Music moves us, the imagery in our favorite songs propel us and motivate us to act out or live the lyrics in them. Hip-Hop was born in New York and it has since gone global. Our beloved genre will be turning 40 soon, still in a youthful stage compared to other genres. Throughout time, emcees have been putting on for their respected hoods or blocks. They paint a picture that reaches everyone familiar or unfamiliar with the scenery on those streets. Documenting the movement and everything that happens on the block has been coupled with the music being put out.
Artist Jay Shells has been hitting the streets posting up signs on corners and intersections that have been mentioned in a particular rapper’s song. All over New York, the Rap Quotes creator puts his stamp where former and current emcees have given a block its respect. The idea is visually and conceptually stimulating. The design resembles a New York City traffic sign, quickly getting the attention of people parking their cars and pretty much anyone walking the streets.
We sat down with Jay Shells to talk about his project, street art, and much more. Check out the interview below.
Tell us about yourself and your work outside of RapQuotes.
I’m an artist. A visual artist, graphic designer, I’m constantly working on all kinds of different projects. Whether it’s branding, advertising, I paint as well – sometimes outdoors. I’m into drawing, print making, silk screening, I’m always up to something.
How did the idea for Rap Quotes come to life?
I was at home working on something else, listening to music like I always do. I was listening to Big L’s first album and while I was listening I heard myself kicking some lines out loud. One of them mentioned “139 and Lenox Ave” and I just thought it would be cool to mark that spot somehow with the lyric so that everybody walking by would know that this corner was mentioned in a song and this is who said it. My little brother and I run a Twitter account called The Rap Quotes. Once a day we’ll tweet out a hot verse and I thought it would be cool to incorporate the twitter handle into the signs. I began to think about what other verses mentioned areas specific enough to mark with a sign. I started thinking about songs and asked friends for verses they could think of and before you know it I had a bunch. Making street signs was a fresh idea because the poles that you put them on are everywhere. I had them manufactured and I started putting them up. Since the video with Animal NY – which was the first installation – I’ve put up thirty and after that I put up another twenty. It’s been really fun, I’ve got eight more at home that I will be putting up soon.

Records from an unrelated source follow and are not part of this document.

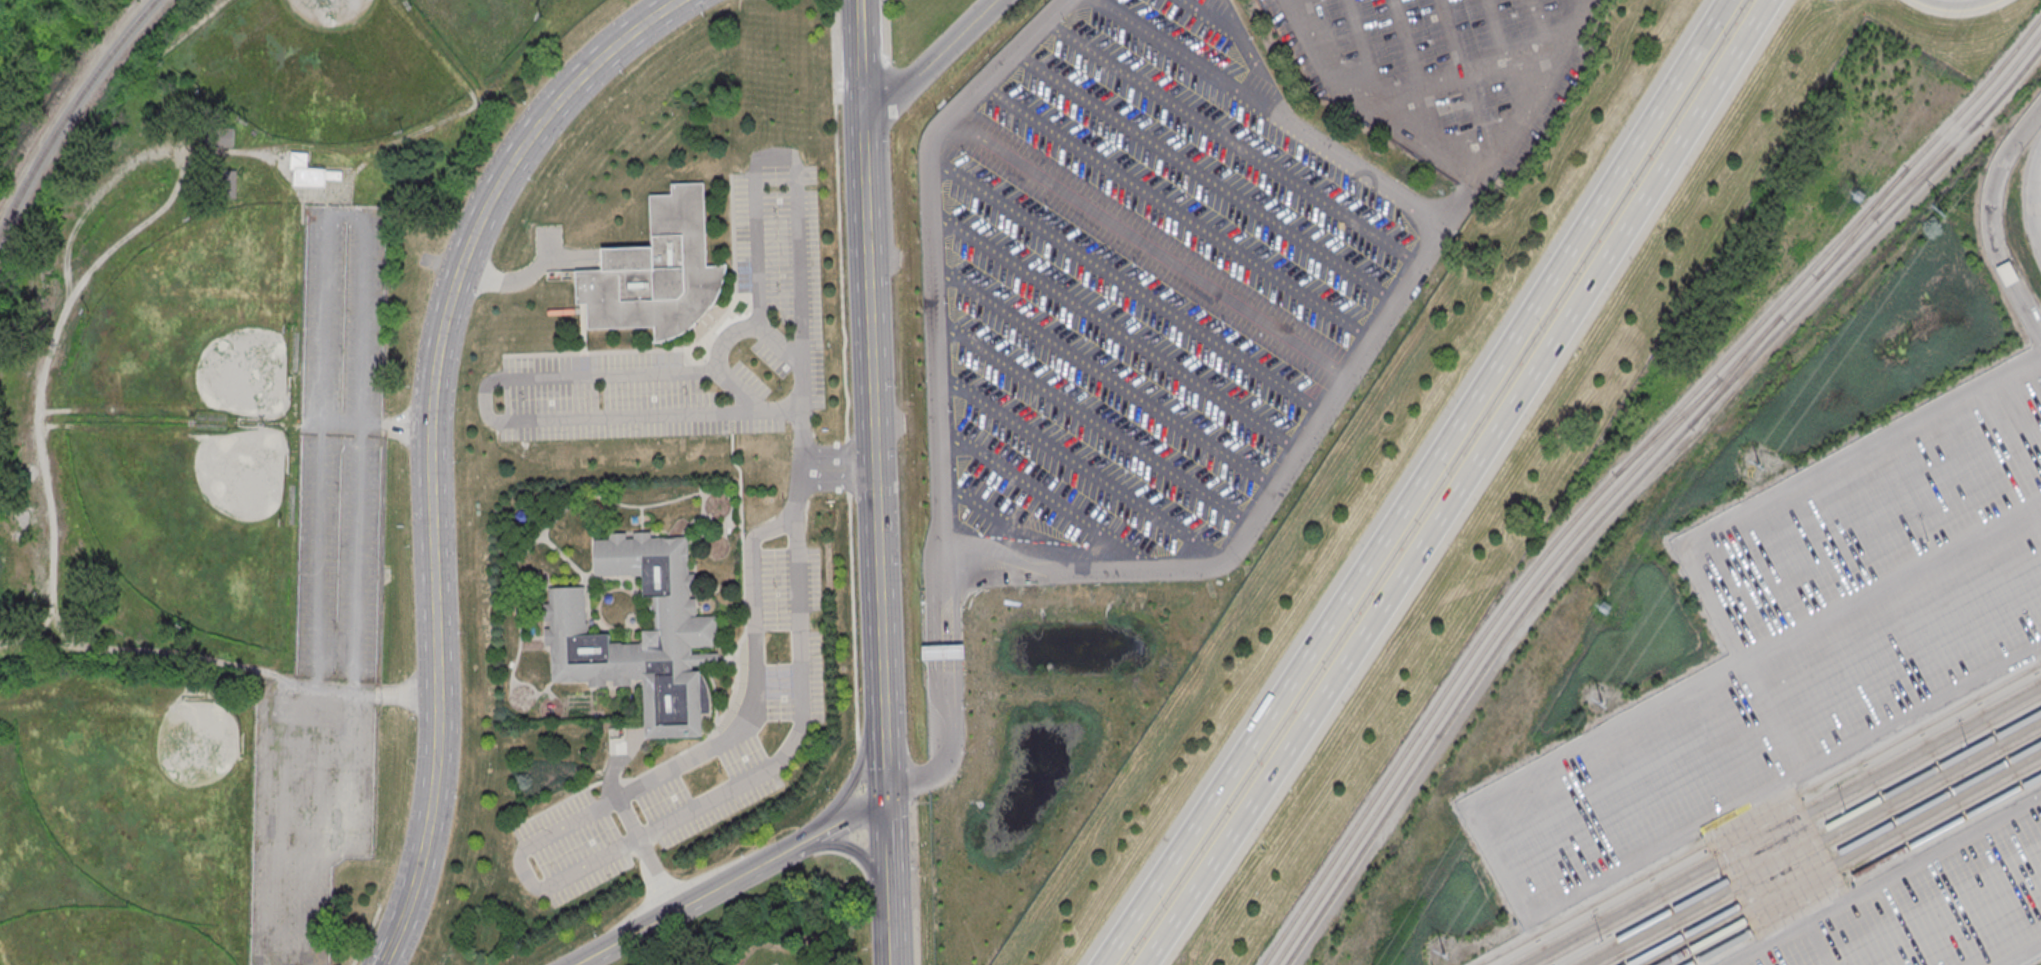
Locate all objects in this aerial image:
road: (1583, 4)
road: (1959, 4)
road: (857, 9)
street lamp: (708, 15)
road: (1544, 22)
road: (1218, 23)
road: (1497, 27)
street lamp: (837, 29)
road: (885, 30)
road: (1453, 33)
road: (1408, 40)
road: (1363, 45)
road: (931, 61)
parking lot: (1445, 71)
street lamp: (626, 74)
road: (888, 77)
road: (1433, 77)
street lamp: (838, 91)
street lamp: (527, 99)
railway: (69, 111)
road: (1270, 113)
street lamp: (898, 135)
building: (225, 136)
road: (1233, 142)
street lamp: (834, 153)
railway: (1927, 168)
road: (742, 173)
road: (1476, 173)
building: (309, 177)
road: (1205, 177)
street lamp: (535, 179)
power tower: (1858, 197)
road: (2036, 201)
road: (1177, 213)
street lamp: (778, 214)
street lamp: (837, 214)
road: (345, 215)
road: (838, 219)
road: (1988, 221)
railway: (1862, 222)
road: (1149, 246)
building: (656, 272)
road: (529, 275)
street lamp: (838, 278)
street lamp: (894, 281)
road: (1127, 284)
street lamp: (778, 289)
road: (933, 292)
street lamp: (482, 295)
parking lot: (1140, 298)
parking lot: (788, 316)
road: (726, 320)
road: (732, 327)
road: (1116, 331)
road: (710, 336)
road: (724, 338)
street lamp: (841, 338)
road: (717, 344)
road: (691, 347)
street lamp: (739, 349)
road: (502, 367)
railway: (1735, 370)
road: (868, 373)
road: (1104, 378)
street lamp: (409, 381)
street lamp: (897, 384)
street lamp: (781, 387)
street lamp: (688, 392)
street lamp: (600, 395)
street lamp: (523, 398)
street lamp: (844, 400)
road: (510, 422)
road: (1093, 423)
road: (731, 424)
road: (359, 425)
road: (374, 425)
railway: (1668, 425)
road: (320, 426)
road: (429, 442)
street lamp: (906, 450)
road: (836, 453)
street lamp: (460, 461)
road: (847, 465)
railway: (1622, 467)
road: (1083, 469)
building: (198, 474)
railway: (1628, 475)
road: (1804, 476)
road: (836, 478)
railway: (1634, 483)
road: (1455, 485)
road: (1419, 486)
road: (1275, 489)
road: (798, 493)
road: (1050, 499)
street lamp: (847, 508)
building: (520, 516)
road: (1010, 526)
street lamp: (405, 545)
road: (971, 551)
road: (356, 557)
street lamp: (904, 562)
street lamp: (848, 573)
road: (318, 575)
power tower: (1604, 607)
road: (852, 620)
street lamp: (465, 632)
building: (680, 638)
road: (741, 639)
street lamp: (851, 642)
parking lot: (1801, 642)
road: (943, 648)
road: (379, 693)
street lamp: (909, 710)
road: (945, 711)
street lamp: (853, 712)
road: (1771, 714)
street lamp: (413, 717)
road: (739, 730)
parking lot: (706, 744)
road: (881, 763)
road: (859, 765)
road: (609, 780)
road: (912, 781)
road: (851, 784)
road: (862, 788)
street lamp: (865, 788)
street lamp: (462, 795)
traffic signals: (883, 799)
road: (555, 803)
road: (860, 809)
railway: (1759, 814)
road: (848, 816)
railway: (1773, 821)
road: (630, 823)
road: (1782, 826)
railway: (1790, 830)
road: (1481, 832)
road: (860, 836)
railway: (1806, 839)
road: (802, 842)
road: (1814, 843)
road: (887, 844)
road: (849, 846)
railway: (1821, 847)
railway: (1835, 854)
road: (851, 857)
road: (862, 857)
road: (1842, 858)
railway: (1851, 863)
railway: (1865, 870)
road: (523, 876)
road: (1883, 880)
road: (1787, 883)
parking lot: (1930, 905)
road: (681, 907)
road: (892, 918)
road: (2019, 953)
road: (893, 956)
parking lot: (774, 964)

What are people doing with the signs, do you know?
I just put them up and whatever happens-happens. People have been stealing them really quickly, that’s why it’s good that I’m documenting it. The idea now is to come up with a more permanent solution and try and find financial support because I can’t afford to do it. If I made brass plaques and bolted them on the sidewalks at the spots people couldn’t steal them and they would really be a part of New York history.
As an artist, was the process also about teaching and informing people outside of hip-hop?
Honestly, the project was for me and people like me, hip-hop heads. When it comes down to it – since they’re in the public – people of all walks of life pass by them and see them. The project has shown me that people from all different areas with different musical tastes from all over the world have latched on to the project and the idea. It wasn’t so much about educating anyone so much as “this happened here.” So, more like an FYI but I guess it is educational.
Who are your favorite visual artists at the moment?
That’s a good question. I really like everything Jeff Soto does. There are some graffiti artist that are doing really well right now, there’s this kid FAUST who has the nastiest hand style in New York right now. I’ve been a fan of Barry McGee for a while now. I went to see his retrospective out in California and it was amazing, he’s still just killing it. Anyone that makes me think, you know. There is a side for just being visually amazed by someone’s talent and ability then there’s work that is thought provoking. If I see something that makes me think “I should have thought of that”, there are artists that do that but not many that do it with consistency.
Music you’re listening to right now.
Yikes! I’ve been listening to the Cru album from back in the day which makes me feel like I’m in high school. I’ve just been loving that and revisiting old stuff like Eric B. & Rakim. As far as new stuff, Roc Marciano – anything that he does I’m a fan of, he is one of my favorite emcees. Action Bronson, Action’s new stuff is ill.
Being that your work is out in the street, what’s your opinion on Bloomberg’s trifecta as mayor and his obsession with wiping out graffiti and street art?
It’s interesting that he has such a hard-on for arresting graffiti artists. I actually got arrested last sunday and spent a whole 24 hours in bookings. It’s been ten years since I been there now. The cops even said my painting would’ve turned out great but they had to take me in. We’re in a time right now where you see a lot of legal street work go up, like in Bushwick there’s a section where they’re allowing kids to go paint. It’s great if you have permission to do stuff on walls and building owners are on board with it, it draws people into neighborhoods even. But it’s a tough time to do it the way it originated which was illegally. I remember talking my way out of s***, they just have a quota where they get so excited if the catch someone painting. The vandal squad is really active, one of them interviewed me for abut 30 minutes asking me questions about all these other artists, if I had information on them. I wouldn’t have given it to them if I had it or not. I think it’s a shame because it’s something that brings color to a neighborhood and I wish the cops would sort of let it be.